> [Goal of the exercise]
Copy every line of text in the data below word for word, leaving the pictures out of your answer.

> [Material to process]
>>>>>

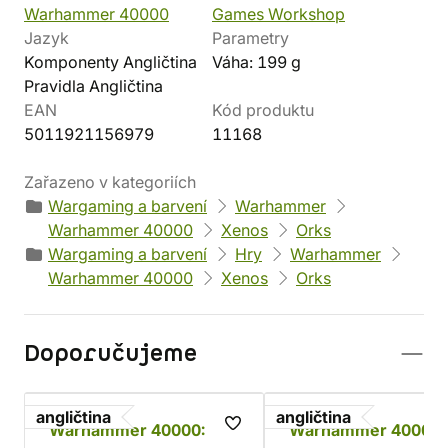
Warhammer 40000
Games Workshop
Jazyk
Parametry
Komponenty Angličtina
Váha: 199 g
Pravidla Angličtina
EAN
Kód produktu
5011921156979
11168
Zařazeno v kategoriích
Wargaming a barvení
Warhammer
Warhammer 40000
Xenos
Orks
Wargaming a barvení
Hry
Warhammer
Warhammer 40000
Xenos
Orks
Doporučujeme
angličtina
angličtina
Warhammer 40000:
Warhammer 40000:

<<<<<

> [Answer box]
Warhammer 40000
Games Workshop
Jazyk
Parametry
Komponenty Angličtina
Váha: 199 g
Pravidla Angličtina
EAN
Kód produktu
5011921156979
11168
Zařazeno v kategoriích
Wargaming a barvení
Warhammer
Warhammer 40000
Xenos
Orks
Wargaming a barvení
Hry
Warhammer
Warhammer 40000
Xenos
Orks
Doporučujeme
angličtina
angličtina
Warhammer 40000:
Warhammer 40000:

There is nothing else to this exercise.